Bir örnek de işçi sağlığından verilebilir. İşçi sağlığı alanında elde edilen başarılar da, bu alandaki sağlık örgütlenmesinden çok, “üretimin” sağlık dikkate alınarak örgütlenmesine bağlıdır. Eğer üretim daha baştan işçi sağlığı ve güvenliği dikkate alınmadan (yani kapitalist ülkelerin çoğunda olduğu gibi) tasarlanmış olsaydı, hiçbir işçi sağlığı kliniği veya hastanesi, Kübalı emekçilerin sağlık düzeyinin yükseltilmesini sağlayamazdı. 

Bu durumun kendisini gösterdiği alanlardan biri de sağlık eğitimidir. Bilindiği gibi sağlık eğitimi esas olarak “birey” düzeyinde değişim sağlamayı ve sağlığı bu yoldan iyileştirmeyi amaçlar.

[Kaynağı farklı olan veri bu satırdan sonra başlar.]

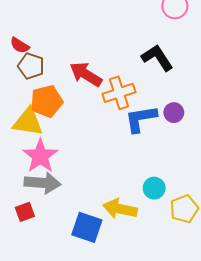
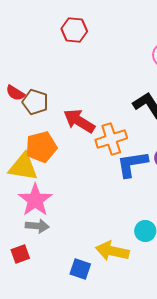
brown pentagon: (31, 66) -> (35, 102), moved
gray arrow: (42, 183) -> (37, 226), size x0.7
blue square: (87, 227) -> (80, 269), size x0.7

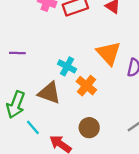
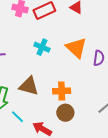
cyan cross: (67, 66) -> (42, 47), moved
orange cross: (86, 86) -> (62, 91), moved, turned -36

Sigaranın zararları, egzersizin yararları anlatılır, beslenme tavsiyelerinde bulunulur, insanlar sağlıklı tercihlere yönlendirilmeye çalışılır. Dikkat edilirse bu çalışmaların “içerik olarak” kapitalist ülkelerde, örneğin Türkiye’de yapılan sağlık eğitimi çalışmalarının içeriğinden hiç farkı yoktur. Fakat kapitalist ülkeler, sağlık eğitiminden Küba’nın sağladığı faydayı elde edememektedir.

Bunun nedeni kapitalist ülkeler, örneğin kalp – damar hastalıkları ile mücadele politikalarını neredeyse sadece sağlık eğitimiyle sağlanacak “birey” düzeyindeki değişim üzerine inşa ederken, Küba’da sağlık eğitimi, yukarıda aktarılmaya çalışılan genel sosyoekonomik ve politik tedbirlere “ilave” bir çalışmadır. Küba’da zaten kalp – damar hastalıklarının “sosyal” belirleyicilerini ortadan kaldırmaya yönelik tedbirler uygulanmakta, özellikle çalışma yaşamındaki psikososyal risk faktörleri kontrol altına alınmakta, ulaşımda bisiklet teşvik edilmekte ve sağlık eğitimi bunların üzerine bireylerde davranış değişikliğine katkıda bulunabilmektedir.

Kapitalist ülkelerde, örneğin ABD’de veya Türkiye’de ise, gece nerede yatacağı, bir sonraki öğünde ne yiyeceği, bir daha ne zaman yıkanacağı belli olmayan, belki okuma yazma bilmeyen, aldığı ücret en temel gereksinimlerini dahi karşılamaya yetmeyen insanlara dünyanın en iyi örgütlenmiş sağlık eğitimi etkinliğinin dahi sunabileceği çok şey yoktur.

Bir sosyalist, Küba’nın sağlık alanındaki başarıları konusunda insanlara bu gerçekleri anlatmalıdır.